Wednesday, October 10, 2012

Talk to the Occupants!

Last week I spent 4 days in Southern Ontario, Canada. I spoke at three different ASHRAE chapters (London, Hamilton, and Toronto) and called on 15 design engineering firms with our local reps and the regional sales manager. In total, I saw nearly 200 folks. I asked all the same question. “What is ASHRAE’s recommended maximum delta-t when heating from the ceiling”. In spite of Standard 62’s Ventilation Rate Procedure being code in Ontario Province (they have the IMC 2009 in their code, which references the 2007 VRP), there were few who knew the answer. Sadly, several of those who knew the “rule” said they ignore it because “no one is checking”. It is a major problem if there are things in codes that no one checks.

One firm did have a design leaving air of no more than 90°F, but no one in the room knew why. They were glad to understand why this rule was in place.

Checking is surprisingly easy. Every project has a schedule that lists the design discharge temperature of all devices with heating coils. All a code official has to do is compare this data with the stated design outdoor air delivery rate. ASHRAE 62.1 (Table 6.2) clearly states that if the delivered air is more than 15°F above room temperature, they must divide the room ventilation rate by 1.2, which is a 25% increase in the outdoor air quantity, when heating. In Canada, this is likely very expensive in their cold climate. If the outdoor air damper is fixed, this increases the dehumidification and cooling demand in the summer.

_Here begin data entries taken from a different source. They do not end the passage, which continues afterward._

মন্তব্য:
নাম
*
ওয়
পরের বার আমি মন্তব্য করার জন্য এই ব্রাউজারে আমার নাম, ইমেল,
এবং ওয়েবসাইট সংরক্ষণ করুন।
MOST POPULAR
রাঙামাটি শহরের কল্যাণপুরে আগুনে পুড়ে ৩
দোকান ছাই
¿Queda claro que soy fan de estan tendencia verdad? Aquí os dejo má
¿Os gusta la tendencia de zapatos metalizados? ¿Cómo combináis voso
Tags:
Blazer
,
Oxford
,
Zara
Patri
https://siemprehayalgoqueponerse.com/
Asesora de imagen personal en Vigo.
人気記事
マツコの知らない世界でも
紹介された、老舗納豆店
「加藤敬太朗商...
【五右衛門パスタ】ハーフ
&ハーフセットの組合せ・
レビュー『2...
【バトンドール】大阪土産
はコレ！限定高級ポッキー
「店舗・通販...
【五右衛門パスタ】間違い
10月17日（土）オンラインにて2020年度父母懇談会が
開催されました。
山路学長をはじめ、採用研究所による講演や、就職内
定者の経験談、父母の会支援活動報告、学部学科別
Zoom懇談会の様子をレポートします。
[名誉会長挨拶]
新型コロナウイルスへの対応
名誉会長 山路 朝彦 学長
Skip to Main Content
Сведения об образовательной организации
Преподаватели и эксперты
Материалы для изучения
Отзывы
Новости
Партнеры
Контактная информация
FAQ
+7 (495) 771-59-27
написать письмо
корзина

In addition to Standard 62.1 compliance, when the discharge temperature is high, it is extremely unlikely that the space will meet ASHRAE Standard 55’s 5.4°F vertical temperature stratification requirement. The ASHRAE Fundamentals chapter 20 on Air Distribution states: “when the room to discharge differential exceeds 15°F, it is unlikely that the vertical temperature limitation of ASHRAE Standard 55 will be met.” When we did the overhead heating analysis in the late 70’s, we ran over 900 different perimeter conditions, and in none of the cases was there compliance to Standard 55 when the delta-t exceed 15°F.

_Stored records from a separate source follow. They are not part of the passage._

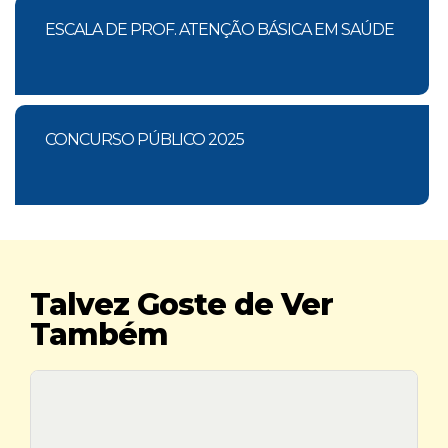
ESCALA DE PROF. ATENÇÃO BÁSICA EM SAÚDE
CONCURSO PÚBLICO 2025
Talvez Goste de Ver
Também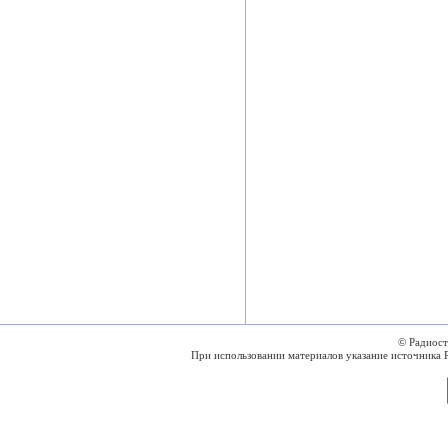
© Радиос
При использовании материалов указание источника 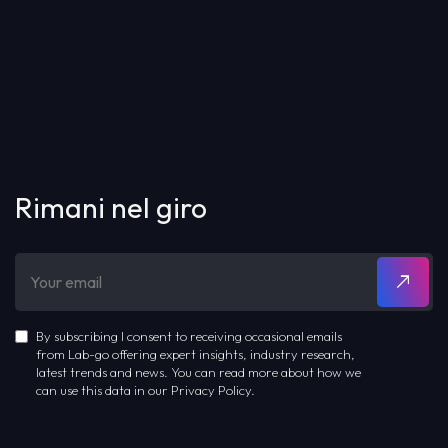
Rimani nel giro
By subscribing I consent to receiving occasional emails
from Lab-go offering expert insights, industry research,
latest trends and news. You can read more about how we
can use this data in our Privacy Policy.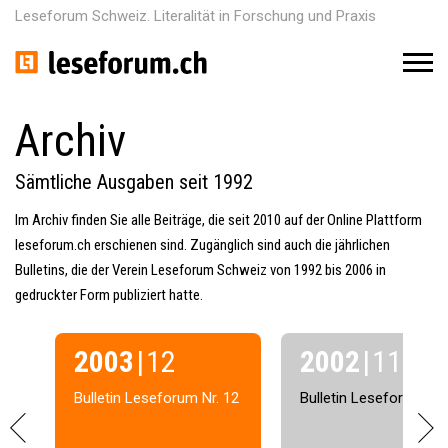
Leseforum Schweiz. Literalität in Forschung und Praxis
M
e
n
u
Archiv
Sämtliche Ausgaben seit 1992
Im Archiv finden Sie alle Beiträge, die seit 2010 auf der Online Plattform
leseforum.ch erschienen sind. Zugänglich sind auch die jährlichen
Bulletins, die der Verein Leseforum Schweiz von 1992 bis 2006 in
gedruckter Form publiziert hatte.
2003
| 12
2002
| 11
13
Bulletin Leseforum Nr. 12
Bulletin Leseforum Nr.
P
N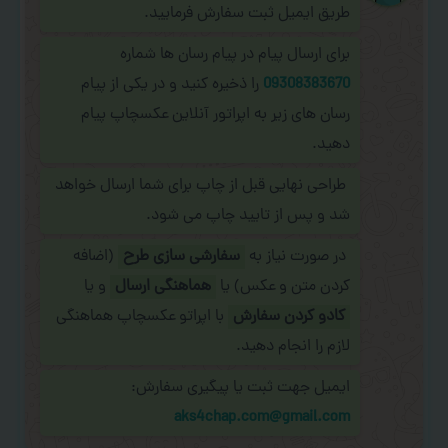
طریق ایمیل ثبت سفارش فرمایید.
برای ارسال پیام در پیام رسان ها شماره
09308383670
را ذخیره کنید و در یکی از پیام
رسان های زیر به اپراتور آنلاین عکسچاپ پیام
دهید.
طراحی نهایی قبل از چاپ برای شما ارسال خواهد
شد و پس از تایید چاپ می شود.
در صورت نیاز به
سفارشی سازی طرح
(اضافه
کردن متن و عکس) یا
هماهنگی ارسال
و یا
کادو کردن سفارش
با اپراتو عکسچاپ هماهنگی
لازم را انجام دهید.
ایمیل جهت ثبت یا پیگیری سفارش:
aks4chap.com@gmail.com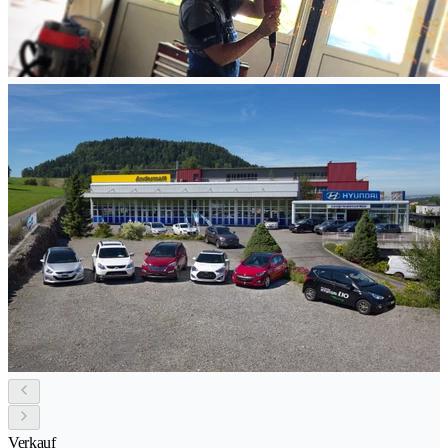
Verkauf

Again, however, many in the design engineering community seem to be unaware of the fact that hot air rises and that releasing it at the ceiling will result in occupant dissatisfaction. When I bring this to the attention of many engineers, too often their response is “I’ve been discharging hot air into spaces for years and no one is complaining”. I question whether they ever actually asked anyone living in such an environment. As BOMA continues to report that the #1 reason for tenants not renewing their lease is “occupant dissatisfaction with their thermal environment,” I would conclude no one is bothering to ask the occupants.

It also appears that there is poor understanding of the need to adjust diffusers prior to balancing. One Canadian air balancer told me that they had to call the engineer to find out how to adjust the linear slots on his project, as he could find nothing in the design documentation. At least one balancer is taking the time to do it right. Sadly, he is in a minority.

It appears we have a ways to go before we manage to design comfortable spaces.